Je pense que la religion peut être belle, quand elle n’est pas radicale, justement car empreinte d’une grande spiritualité. Il y a différentes façons d’être imprégné de sa religion. Que l’on soit catholique ou non. Moi j’ai été baptisée protestante, et je me sens plus proche du protestantisme que du catholicisme, quoique... Mais il m’est arrivé de discuter avec des prêtres progressistes, ils sont merveilleux, imprégnés de leur croyance et se posent des questions, se remettent en cause. Leur foi est sans arrêt mise à l’épreuve, c’est assez merveilleux de vouer sa vie à ça. C’est un questionnement perpétuel, la religion juive ne cesse de se questionner, à l’infini. Après il y a les radicaux qui veulent imposer un obscurantisme absolu et ce sont ceux-là qui font le plus de bruit, mais il y a beaucoup de gens qui sont très modérés et qui vivent leur foi avec beaucoup de générosité et d’ouverture. Et ce sont ceux-là qu’il faut respecter, pas les autres.
Il s’agit de catholicisme dans "Magnificat", et de la place de la femme dans le dogme, alors que le protestantisme permet au prêtre de vivre en couple.
Je trouve cela très compliqué de priver des êtres humains de sexualité. Tu as la foi, tu es croyant, et pour autant tu ne dois aimer que Dieu et ne dois pas avoir de sexualité, c’est discutable.
Il est dit dans le film qu’il y a eu plusieurs cas de femmes qui se sont fait passer pour un homme dans l’Eglise. Vous nous le confirmez ?
Je suppose, oui. Je ne suis pas allée vérifier, mais ça a dû exister, évidemment. La manière directe avec laquelle Virginie Sauveur introduit l’affaire est de ce point de vue remarquable. On ne spolie rien, puisque tout est donné d’emblée.
Vous êtes-vous préparée à ce rôle particulier de chancelière de diocèse ?
Je n’ai pas rencontré de membres du clergé, j’ai bien compris dans le scénario ce dont il s’agissait, je n’avais pas besoin de sous-titre.
Le duo que vous formez avec François Berléand fonctionne très bien, vous aviez déjà joué ensemble ?

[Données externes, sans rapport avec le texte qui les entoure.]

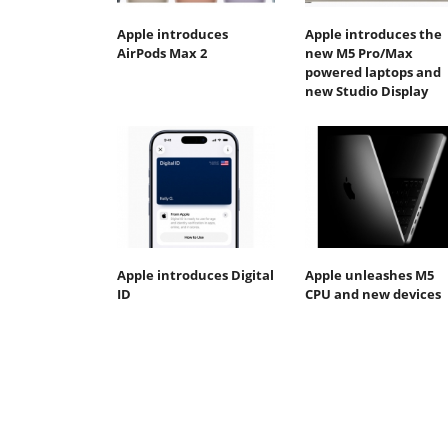
Apple introduces
Apple introduces the
AirPods Max 2
new M5 Pro/Max
powered laptops and
new Studio Display
Apple introduces Digital
Apple unleashes M5
ID
CPU and new devices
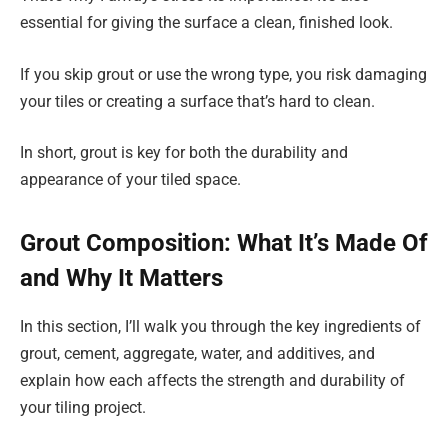
essential for giving the surface a clean, finished look.
If you skip grout or use the wrong type, you risk damaging
your tiles or creating a surface that’s hard to clean.
In short, grout is key for both the durability and
appearance of your tiled space.
Grout Composition: What It’s Made Of
and Why It Matters
In this section, I’ll walk you through the key ingredients of
grout, cement, aggregate, water, and additives, and
explain how each affects the strength and durability of
your tiling project.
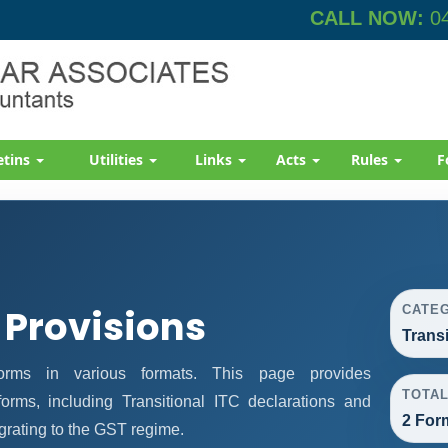
CALL NOW:
04
etins
Utilities
Links
Acts
Rules
F
 Provisions
CATE
Trans
rms in various formats. This page provides
TOTA
orms, including Transitional ITC declarations and
2 For
grating to the GST regime.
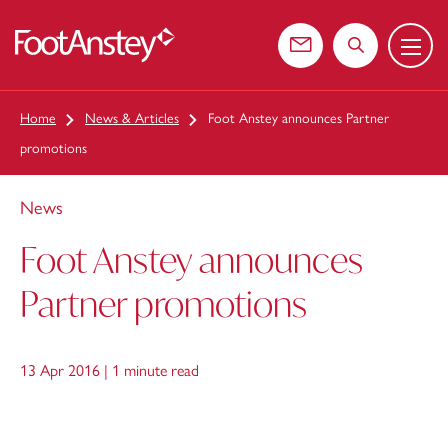
Menu
 content
Contact us
Search the web
Home
News & Articles
Foot Anstey announces Partner
promotions
News
Foot Anstey announces
Partner promotions
13 Apr 2016 |
1 minute read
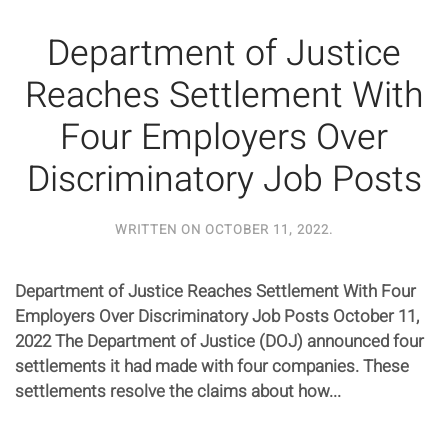
Department of Justice
Reaches Settlement With
Four Employers Over
Discriminatory Job Posts
WRITTEN ON
OCTOBER 11, 2022
.
Department of Justice Reaches Settlement With Four
Employers Over Discriminatory Job Posts October 11,
2022 The Department of Justice (DOJ) announced four
settlements it had made with four companies. These
settlements resolve the claims about how...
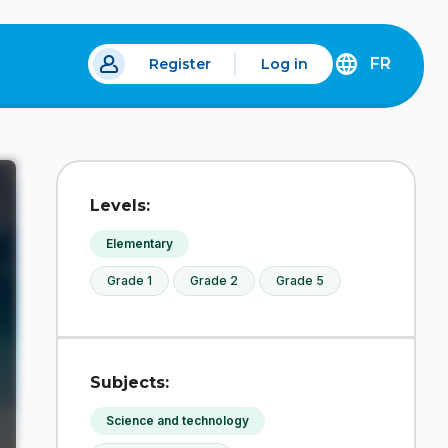
FR
Register
Log in
 a new tab.
DÉCOUVREZ
LA
VERSION
EN
FRANÇAIS
DU
Levels:
SITE
IDÉLLO.
Elementary
Grade 1
Grade 2
Grade 5
Subjects:
Science and technology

Je le connais bien, mais je ne me souviens pas de l’avoir croisé sur un film. Jouant séparément sur un même film, mais sans scène commune, peut-être. Mais c’est un copain, un être délicieux. C’est quelqu’un avec lequel il est très facile d’entrer en relation, très accessible. Donc l’échange sur le plateau était très naturel, on s’est amusés. Lui en curé (évêque), avec ce rapport hiérarchique fort, et la magie opère. Il y a des gens que tu peux apprécier dans la vie et au fond tu ne joues pas si bien que ça avec eux. A l’inverse aussi. C’est vrai que là, on s’entend très bien et que cette partie de ping-pong fonctionne bien. C’est comme dans la danse : on t’invite à danser et tu peux être surprise de danser aussi bien avec ton partenaire, alors qu'un autre peut te marcher sur les pieds, te fait tourner, te broie la main et tu sens que ça ne marche pas, qu’on est à contretemps. C’est pareil pour les acteurs. Parfois le rythme d'un acteur te déstabilise, il peut mettre beaucoup de temps pour répondre par exemple, tu peux te sentir "dérythmée" en fait. Mais il faut s’adapter, c’est aussi le principe, mais du coup ça prend ou ça ne prend pas.
On va vous voir dans "Madame de Sévigné" d'Isabelle Brocard, vous pouvez nous en dire deux mots ?
Oui, le film est terminé. Je joue la comtesse. C’est fondé sur la correspondance de Madame de Sévigné avec sa fille, avec des rapports très compliqués entre elles deux. C’est un film que l’on a tourné il y a un an, et qui va sortir le 14 janvier 2024. Et je suis également ces temps-ci dans Une nuit d’Alex Lutz qui sort le 5 juillet.